Зиму 90–91 года — снова Ницца в вилле Франчинелли. Отец наведывался еще реже и бывал явно озабочен чем-то, необщителен. Но вокруг нас вновь закружилась беспечная, веселая, русская «вся Ницца» с элегантной толпой на Promenade des Anglais, где почти все знали друг друга, с чаепитиями у Румпельмейера, с боями цветов, с буйно-красочным карнавалом под «президентством» П. А. Базилевского (впоследствии московского предводителя дворянства), со многими русскими друзьями и несколькими завсегдатаями из иностранцев. В той же вилле Франчинелли жили Салтыковы — генерал Александр Михайлович, вышедший в отставку после смерти Александра II, и две его дочери, очень дружные с моей матерью, Шура и Соня. Над нами жили Суханов и Дерфельден, адьютанты вел. кн. Николая Николаевича старшего, с женами. Вспоминается еще семья Плещеевых. Фигуру А. А. Плещеева вижу четко, он жил с отцом, поэтом, и сестрой, вышедшей замуж за бар. Сталя, адьютанта герц. Юрия Максимильяновича Лейхтенбергского. Помню также посетившую нас молодую чету Мережковских, княгиню Куракину (она рассказывала нам, детям, как изобрел ее дед любимую нами «гурьевскую кашу»), мать Марии Башкирцевой, генерала Гейне с женой, чету Козен. Портрет старика Козен мы с сестрой писали маслом, как заправские художники.
Каким-то из моих масленых портретов отец заинтересовался. Но я понимал, что выходило у меня плоховато. Отец взял палитру и в несколько минут, едва касаясь холста кистью, двумя-тремя мазками здесь и там, сразу оживил мою мазню; из плоского и раскосого лицо старика стало выпуклым и нарисованным правдиво и вдруг — удивительно похожим. «Нет, — подумал я, — не быть мне художником, папа куда лучше писал и в двенадцать лет». Мне шел уже четырнадцатый.

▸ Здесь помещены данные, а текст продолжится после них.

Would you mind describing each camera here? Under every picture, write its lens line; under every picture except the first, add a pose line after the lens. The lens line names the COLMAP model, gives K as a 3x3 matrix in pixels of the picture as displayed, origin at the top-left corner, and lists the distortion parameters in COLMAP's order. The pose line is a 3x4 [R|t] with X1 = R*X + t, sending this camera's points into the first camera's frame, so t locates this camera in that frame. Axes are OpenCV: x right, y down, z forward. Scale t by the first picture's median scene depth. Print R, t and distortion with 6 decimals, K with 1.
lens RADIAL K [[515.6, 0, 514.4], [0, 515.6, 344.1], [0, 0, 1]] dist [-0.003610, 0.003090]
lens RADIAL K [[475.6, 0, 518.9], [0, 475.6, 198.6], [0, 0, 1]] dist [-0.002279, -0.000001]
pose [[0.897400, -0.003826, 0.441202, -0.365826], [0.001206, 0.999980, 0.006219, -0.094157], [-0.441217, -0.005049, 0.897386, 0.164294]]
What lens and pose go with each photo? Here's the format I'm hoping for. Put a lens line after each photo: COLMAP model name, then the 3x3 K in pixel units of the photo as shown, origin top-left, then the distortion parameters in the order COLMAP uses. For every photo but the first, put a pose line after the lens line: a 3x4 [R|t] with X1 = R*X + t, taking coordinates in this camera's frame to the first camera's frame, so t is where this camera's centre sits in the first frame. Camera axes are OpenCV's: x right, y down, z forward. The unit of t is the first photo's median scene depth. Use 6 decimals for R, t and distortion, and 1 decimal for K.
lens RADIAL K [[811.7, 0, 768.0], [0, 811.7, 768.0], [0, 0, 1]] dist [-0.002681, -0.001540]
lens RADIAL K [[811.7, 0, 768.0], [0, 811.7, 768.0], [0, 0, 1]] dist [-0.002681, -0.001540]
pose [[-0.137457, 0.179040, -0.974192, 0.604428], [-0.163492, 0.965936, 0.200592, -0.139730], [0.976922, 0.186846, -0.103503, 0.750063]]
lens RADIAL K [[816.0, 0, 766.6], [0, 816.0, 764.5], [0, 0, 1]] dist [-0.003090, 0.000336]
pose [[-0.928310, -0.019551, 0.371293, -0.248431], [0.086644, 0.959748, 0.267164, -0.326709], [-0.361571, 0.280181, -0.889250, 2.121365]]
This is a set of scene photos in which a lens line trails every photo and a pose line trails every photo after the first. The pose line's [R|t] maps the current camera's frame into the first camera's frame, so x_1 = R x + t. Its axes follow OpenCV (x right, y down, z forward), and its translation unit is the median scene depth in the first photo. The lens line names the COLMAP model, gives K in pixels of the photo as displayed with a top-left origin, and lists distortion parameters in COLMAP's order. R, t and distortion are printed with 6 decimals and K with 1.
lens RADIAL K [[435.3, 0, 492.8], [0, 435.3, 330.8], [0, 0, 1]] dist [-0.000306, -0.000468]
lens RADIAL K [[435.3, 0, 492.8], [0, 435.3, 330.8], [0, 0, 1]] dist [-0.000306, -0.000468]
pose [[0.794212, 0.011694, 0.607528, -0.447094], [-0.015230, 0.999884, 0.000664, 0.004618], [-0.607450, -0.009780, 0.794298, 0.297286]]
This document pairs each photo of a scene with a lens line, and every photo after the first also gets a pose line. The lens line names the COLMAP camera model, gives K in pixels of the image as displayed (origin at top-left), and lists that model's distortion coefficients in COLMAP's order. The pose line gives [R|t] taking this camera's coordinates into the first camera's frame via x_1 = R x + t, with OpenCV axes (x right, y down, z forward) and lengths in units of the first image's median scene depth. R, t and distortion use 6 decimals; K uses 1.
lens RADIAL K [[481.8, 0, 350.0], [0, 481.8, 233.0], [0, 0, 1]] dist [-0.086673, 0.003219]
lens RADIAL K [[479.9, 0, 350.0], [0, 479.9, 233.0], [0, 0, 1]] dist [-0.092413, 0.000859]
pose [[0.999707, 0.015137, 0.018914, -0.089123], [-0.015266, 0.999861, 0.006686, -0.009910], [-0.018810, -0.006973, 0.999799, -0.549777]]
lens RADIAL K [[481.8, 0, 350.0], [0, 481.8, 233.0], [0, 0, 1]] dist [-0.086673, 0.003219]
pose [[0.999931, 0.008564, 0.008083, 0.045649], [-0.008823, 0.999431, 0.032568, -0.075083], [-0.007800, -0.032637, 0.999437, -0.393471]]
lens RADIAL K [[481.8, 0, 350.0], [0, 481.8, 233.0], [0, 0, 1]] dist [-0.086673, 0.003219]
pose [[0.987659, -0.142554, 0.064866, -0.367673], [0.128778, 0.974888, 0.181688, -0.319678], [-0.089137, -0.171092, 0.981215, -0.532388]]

Среди ниццких русских, посещавших медленно выздоравливающую мать, отчетливо выделяется, на фоне виллы Франчинелли, фигура вел. кн. Николая Николаевича-старшего. Он часто заходил к своим адьютантам, жившим над нами, и приносил матери цветы. Не раз видел я его (в 1890 г.) в нашем садике, где пальмы чередовались с апельсинными деревцами, около нее, лежавшей перед домом в складных креслах. Он был уже стар тогда и неизлечимо болен, но всё еще строен и быстр; усы и раздвоенная борода с проседью, один глаз прикрыт черной повязкой.
Отец был близок с Николаем Николаевичем издавна, еще до своего второго брака. Великий князь любил и его и его живопись, заезжал к нему в мастерскую на Гагаринской запросто, без предупреждения. Когда отец объявил, что женился на юной Летковой, красавец в ту пору князь захотел познакомиться. Мать тут же вышла к нему; он ласково с ней поздоровался и сказал отцу: «Где вы, профессор, нашли такую удивительную?».
Но ярче всех запомнился наш друг из Болье, навещавший нас довольно часто, очаровательно веселый и непомерно тучный эмигрант старейшего призыва — Максим Максимович Ковалевский. С неподражаемым юмором рассказывал он о своей молодости, о скитаниях по белу свету и о платоническом своем романе с гениальным математиком Софией Ковалевской.
— Она непременно хотела, — повествовал Максим Максимович, тяжело дыша от астмы и захлебываясь от смеха, — чтобы я объяснился ей в любви, став на колени. Но и тогда я был толст и неловок… Каково было бы мое положение? На колени-то встану, а подняться и не могу. Так роман и кончился ничем. Да, по правде сказать, в ее увлечение мною я не так уж верил. Какой я Ромео? И София Васильевна была не Джюльета, а существо действительно одержимое страстью к математике. Бывало, в самый разгар романтической беседы замолчит, нахмурится и, не сказав ни слова, бежит стремглав домой: блеснула новая идея.
У М. М. Ковалевского и мы бывали в Болье, в его со всех сторон обросшей цветами вилле. Никогда не встречал я, кажется, человека более обаятельного и со всезнающим умом, и отзывчивым сердцем (уже в 1905 году я очень сблизился с ним, заведуя художественной частью в газете «Страна», которую недолго выпускал Максим Максимович).